Has anyone else watched the show Criminal Minds on ion television? For those who are unfamiliar with the program, Criminal Minds is about the Behavioral Analysis Unit (BAU) of the FBI who travel to help solve murders in areas where the local police have been unsuccessful. The BAU aids law enforcement officials by providing them with a profile on the killer based on evidence left at the crime scene and the nature of the crime itself.
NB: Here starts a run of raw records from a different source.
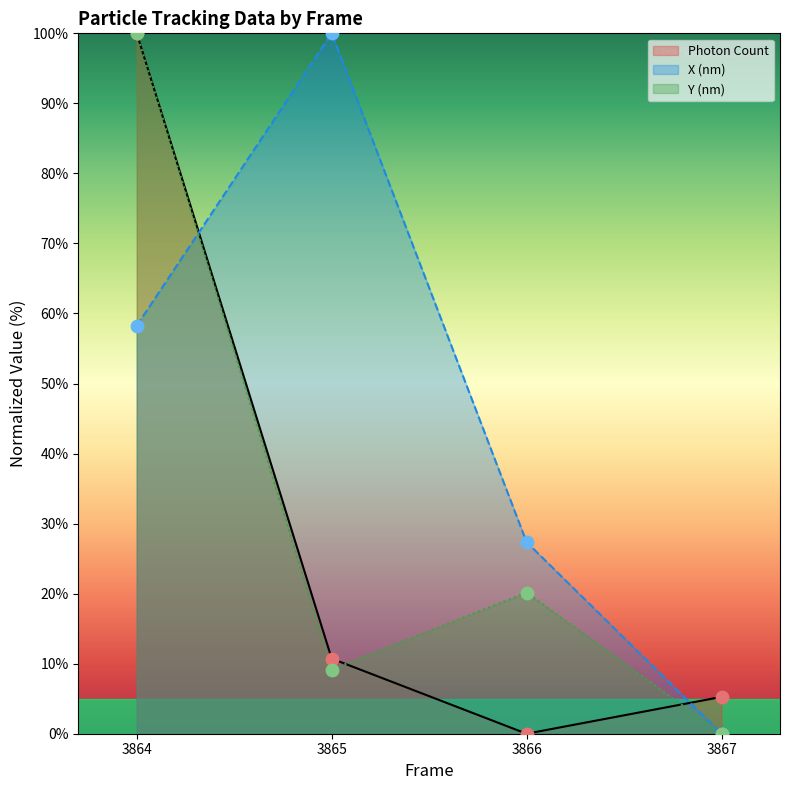

What is the total value across all series at 3866?

47.5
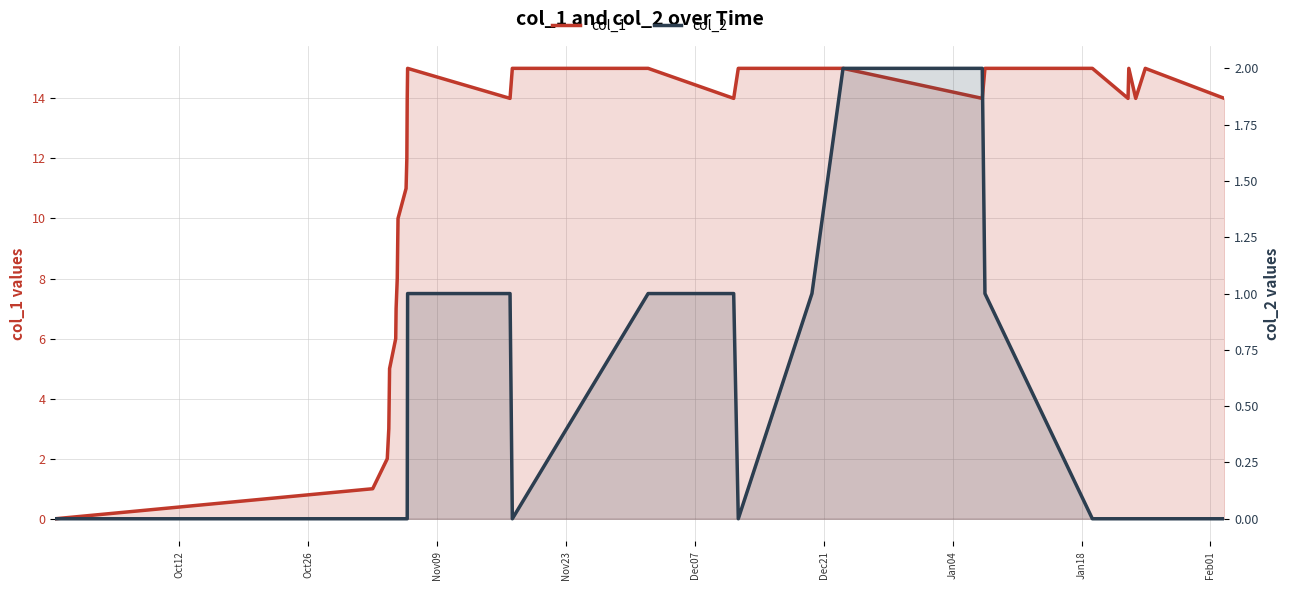

Is the value of col_1 at 16 greater than the value of col_2 at Oct12?

Yes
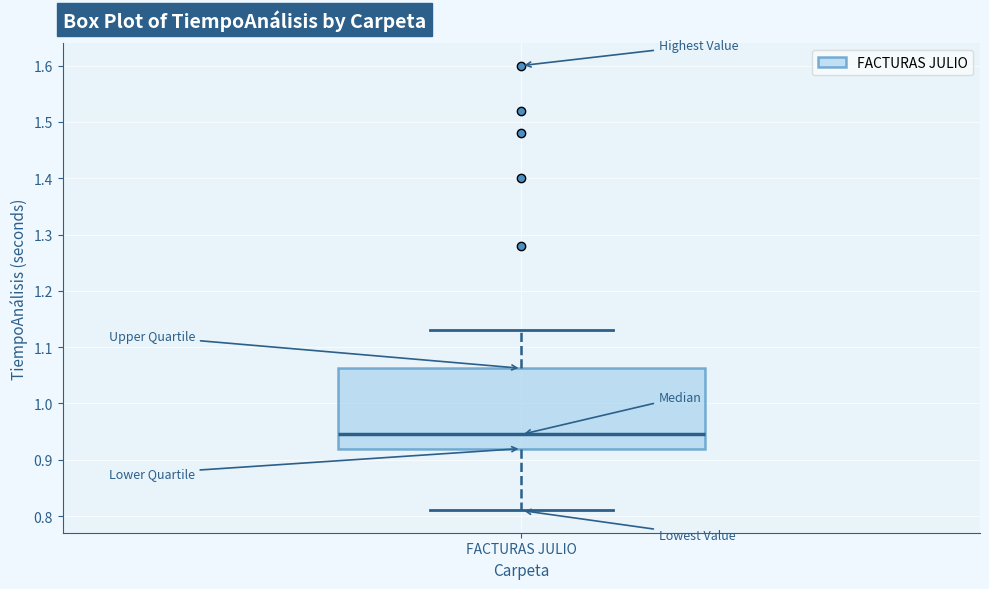

Transcribe this box plot: give where the median line is, the range the box spans, and where the two whiskers end, as read against the y-axis. The values are not printed on the chart, so give them approximately, as read against the axis.

median 0.95, box 0.92 to 1.06, whiskers 0.81 to 1.13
Last class we discussed the concept of machismo in Latin American culture and it took me back to an episode from season 1 of Criminal Minds in which the team flies to Mexico to help catch a serial killer who targets elderly women. In the show the characters repeatedly discuss the concept of machismo in regards to the case they're working and as it applies to Latino culture in general. The lead detective of the Mexican police squad comments that the BAU's tactics are not completely adequate for profiling in Mexico because it doesn't consider the important role of family and machismo in Mexican culture.
Here is the episode:
I also thought the following scenes were notable and wonder what others think:
While flying to Mexico, JJ asks why there are so few serial killers in Mexico, Hotchner and Gideon tell her that there are probably many, but few are documented. “It’s the Chikatilo syndrome,” remarks Gideon. Reid explains that Russian serial killer Andre Chikatilo wasn’t caught until he’d killed over 50 people, mostly because the soviets refused to believe that there could be a serial killer in soviet society. They assumed serial killers were a product of American culture. In Mexico it is believed that serial killers arise when the family breaks down, and there are 12 times more broken families in the USA than in Mexico. It’s possible there are fewer serial killers in Mexico, Gideon states, “But in my experience, evil is not a cultural phenomenon, it is a human one.” (Summary taken from: http://www.tv.com/criminal-minds/machismo/episode/648961/recap.html?tag=episode_recap;recap)
There's a scene in which Roberto's sister, Rosa, comments that they--referring to the American FBI--do not understand the shame her brother's homosexuality brings onto the family, ending her comment with the statement "La familia es todo".
The show also deals with the idea that rapes in Mexico are rarely reported because the men who commit these crimes have some sort of power over the women and there is the feeling that the police do not see the importance of such.